Here we go! This is the first part of our SPaG series of blog posts and it’s all about nouns and pronouns!
Nouns name things. There are four different types of nouns that your child needs to know and be able to spot them in a sentence. These are:
✔ Common nouns – everyday words like cup, phone, elephant, box, strawberry. These can be singular (one of them) or plural (two or more – cups, phones, elephants, boxes, strawberries)
✔ Proper Nouns – these are names for individuals, places or things, including days of the week and months of the year – for example Monday, February, Crewe Street, Leeds, Niagra Falls. They ALWAYS have a capital letter to start them!
✔ Collective nouns – these are names for groups of things – a flock of birds, a group of people, a herd of cows, a murder of crows.
✔ Abstract nouns – these are the names of things you can’t see, hear, smell, touch or taste. They are names of concepts or ideas. These include: intelligence, love, friendship, idea, happiness.

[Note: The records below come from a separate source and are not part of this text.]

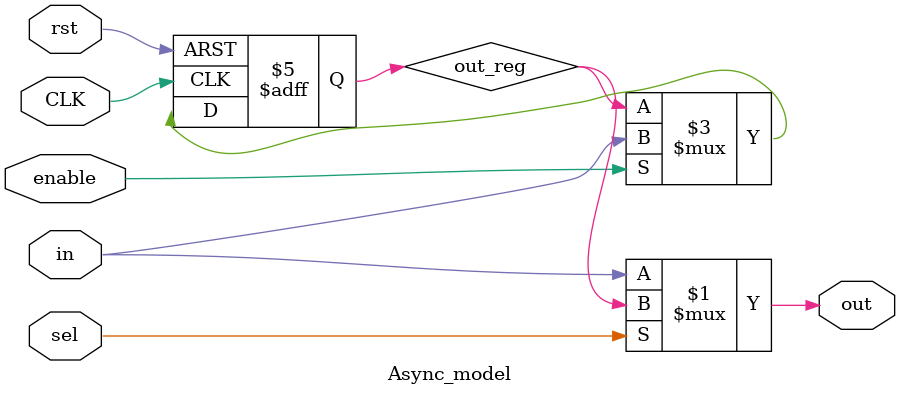
<source format=v>
module MUX_REG_INPUT (in,sel,out,CLK,rst,enable);
parameter WIDTH = 1 ;
parameter MODE="SYNC";
input [WIDTH-1:0]in;
input sel,rst,CLK,enable;
output [WIDTH-1:0] out ;
generate 
if (MODE=="SYNC") sync_model #(.WIDTH(WIDTH)) SS(in,sel,out,CLK,rst,enable);
else Async_model #(.WIDTH(WIDTH)) AA(in,sel,out,CLK,rst,enable);
endgenerate
endmodule //MUX_REG_INPUT
module sync_model(in,sel,out,CLK,rst,enable);
parameter WIDTH = 1 ;
input [WIDTH-1:0]in;
input sel,rst,CLK,enable;
output [WIDTH-1:0] out ;
reg [WIDTH-1:0] out_reg ;
assign out =(sel)?out_reg:in;
always @(posedge CLK) begin
  if(rst) out_reg<=0;
  else if (enable) begin
    out_reg<=in;
  end
end
endmodule
module Async_model(in,sel,out,CLK,rst,enable);
parameter WIDTH = 1 ;
input [WIDTH-1:0]in;
input sel,rst,CLK,enable;
output [WIDTH-1:0] out ;
reg [WIDTH-1:0] out_reg ;
assign out =(sel)?out_reg:in;
always @(posedge CLK or posedge rst) begin
  if(rst) out_reg<=0;
  else if (enable) begin
    out_reg<=in;
  end
end
endmodule
</source>
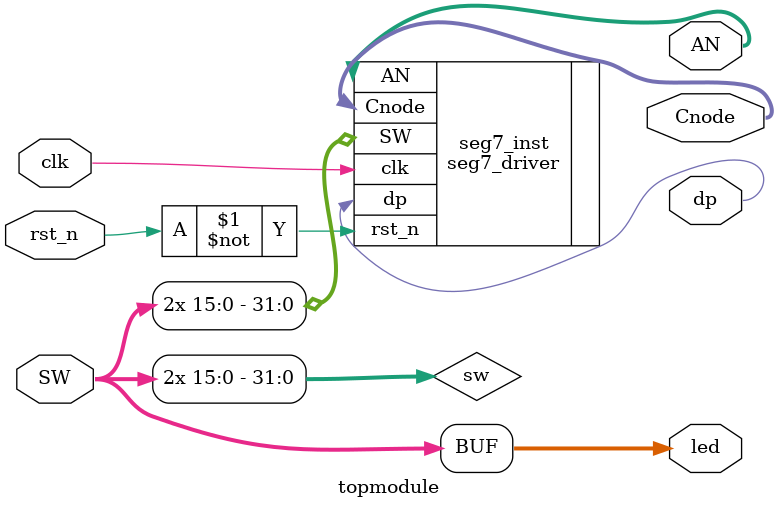
<source format=v>
`timescale 1ns / 1ps


module topmodule(
    input clk,
    input rst_n,
    input [15:0] SW,
    output [15:0] led,
    output [6:0] Cnode,
    output dp,
    output [7:0] AN
    );

    assign led = SW;

    wire [31:0] sw = {
        SW[15:12], // digit 8 (AN[7])
        SW[11:8],  // digit 7 (AN[6])
        SW[7:4],   // digit 6 (AN[5])
        SW[3:0],   // digit 5 (AN[4])
        SW[15:12], // digit 4 (AN[3])
        SW[11:8],  // digit 3 (AN[2])
        SW[7:4],   // digit 2 (AN[1])
        SW[3:0]    // digit 1 (AN[0])
    };

    seg7_driver seg7_inst (
        .clk(clk),
        .rst_n(~rst_n),
        .SW(sw),
        .Cnode(Cnode),
        .dp(dp),
        .AN(AN)
    );
endmodule


</source>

Pronouns are words we use in place of a noun, or a noun phrase. There are three types:
✔ Personal pronouns – these are used to replace a name, generally to avoid repetition in a sentence and to make it sound less clunky (which is not a technical term, but it should be, right?!)
For example: Mikey enjoys the IT lesson and Mikey looks forward to the IT lesson every week. Yep, clunky! We could replace some of the proper nouns (Mikey) and noun phrases (IT lesson) with pronouns and make it much better:
Mikey enjoys the IT lesson and HE looks forward to IT every week.
These are the personal pronouns – I, you, she, he, it, they, me, him, her and them.
✔ Possessive pronouns show who something belongs to: mine, your, our, their, his, hers, its, yours, ours and theirs. For example:
This book belongs to Mikey. It is his book.
And finally we have:
✔ Relative pronouns – these are used to add more information about a noun in a sentence: that, who, where, when and which. For example: Mikey went to visit his aunt, who lives in London. (Did ya see I slipped a little possessive pronoun in that sentence too? I’m sneaky like that!)
And there we go! All you need to know about nouns and pronouns for the Year 6 SATs!